**** TEXT UNDER STUDY

Visions of Empire: How Five Imperial Regimes Shaped The World, by Krishan Kumar, Princeton University Press, 2017, xviii + 576 pp., (cloth)

 

(To be published in The European Legacy in 2019)

 

The title of this book, “Visions of Empire”, expresses exactly what it is about: how different empires have seen or still do see themselves, what Empire meant or means to them, why and how they were or are motivated to behave and organize imperialistically. They have been driven characteristically by a “civilizing mission”, a self-endowed certainty about their destiny and obligation to conquer and unite the whole world – which is obviously never fully achieved, but is always in some curious and self-evidently impossible way held to be their ultimate purpose.

********

__THINGS TO DO__.
• a. Answer these from the review of Visions of Empire:
(i) Which press published the book?
(ii) In which journal and in what year is the review to be published?
(iii) What does the review say empires have characteristically been driven by?
• b. Proceed with the review of Visions of Empire, starting after its last sentence.
The lines after this point come from a separate source.

**** INPUT DATA

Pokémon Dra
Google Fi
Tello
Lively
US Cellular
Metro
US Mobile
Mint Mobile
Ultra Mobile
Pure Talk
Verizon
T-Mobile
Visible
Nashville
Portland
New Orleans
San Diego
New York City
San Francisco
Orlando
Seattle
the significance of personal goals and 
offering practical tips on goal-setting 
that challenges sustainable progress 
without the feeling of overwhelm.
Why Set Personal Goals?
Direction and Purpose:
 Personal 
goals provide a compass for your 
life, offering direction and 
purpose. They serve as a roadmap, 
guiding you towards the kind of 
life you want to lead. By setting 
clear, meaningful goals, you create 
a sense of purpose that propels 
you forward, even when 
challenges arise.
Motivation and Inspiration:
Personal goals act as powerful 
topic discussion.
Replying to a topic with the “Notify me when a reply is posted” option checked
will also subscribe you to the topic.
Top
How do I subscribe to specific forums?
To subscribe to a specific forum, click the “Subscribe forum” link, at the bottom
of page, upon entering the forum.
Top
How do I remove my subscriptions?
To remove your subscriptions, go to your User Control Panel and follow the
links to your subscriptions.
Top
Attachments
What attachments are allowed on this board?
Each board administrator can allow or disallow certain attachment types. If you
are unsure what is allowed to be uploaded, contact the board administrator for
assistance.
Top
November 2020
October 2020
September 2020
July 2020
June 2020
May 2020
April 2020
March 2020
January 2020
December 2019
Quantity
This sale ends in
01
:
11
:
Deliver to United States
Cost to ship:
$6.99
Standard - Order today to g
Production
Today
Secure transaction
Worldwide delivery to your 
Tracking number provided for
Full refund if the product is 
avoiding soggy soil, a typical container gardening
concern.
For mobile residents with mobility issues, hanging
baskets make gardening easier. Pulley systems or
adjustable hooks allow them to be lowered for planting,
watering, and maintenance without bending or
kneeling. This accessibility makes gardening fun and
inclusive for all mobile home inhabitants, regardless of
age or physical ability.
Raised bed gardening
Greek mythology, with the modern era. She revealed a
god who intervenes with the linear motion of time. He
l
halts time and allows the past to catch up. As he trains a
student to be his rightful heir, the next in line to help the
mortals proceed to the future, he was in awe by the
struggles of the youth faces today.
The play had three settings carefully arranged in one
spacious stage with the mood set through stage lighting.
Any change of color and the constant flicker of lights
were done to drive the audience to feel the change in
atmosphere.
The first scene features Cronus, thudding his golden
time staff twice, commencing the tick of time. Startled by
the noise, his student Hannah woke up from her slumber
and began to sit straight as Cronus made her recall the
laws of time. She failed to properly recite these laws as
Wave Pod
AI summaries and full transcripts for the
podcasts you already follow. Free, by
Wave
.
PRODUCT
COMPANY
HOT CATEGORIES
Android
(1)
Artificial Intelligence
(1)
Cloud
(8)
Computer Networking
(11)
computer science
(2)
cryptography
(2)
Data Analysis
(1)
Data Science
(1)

********

__RESPONSES IN ORDER__.
• a.
(i) Princeton University Press
(ii) The European Legacy, in 2019
(iii) A "civilizing mission"

• b.
For the five empires considered closely in this book, only in the pre-Constantinian Roman Empire, the Soviet empire, and in the Ottoman Empire, was Christianity not in one or another variant central to this “civilizing” Messianism (though the British and French Empires had large secular elements as well), and it is a mistake to think that this was no more than a mere ideological fig-leaf for the dark realities of greed. The thirst for power and superiority, the self-approbation and self-love that accompanied or still accompanies the imposition of one´s beliefs and culture upon others, is of course quite inseparable from the religious conversion or indoctrination of less powerful and subjugated peoples. But although material and economic “interests” always lock in with these beliefs, never are their pursuit the sole purpose of empires, Kumar believes. In the first place, empires have not been economically rewarding all the time for the imperial powers, whilst strong voices within these empires have often claimed that they are a burden. Thus free trade throughout the world, not colonization, was the best way for a Great Power to enrich itself, argued Richard Cobden, the arch British anti-imperialist in the Nineteenth Century. Whilst Sir Charles Dilke, in 1869 warned that “Flousy Britannia, with her anchor and ship, becomes a mysterious Oriental despotism, ruling a sixth of the human race.” (Quoted 338).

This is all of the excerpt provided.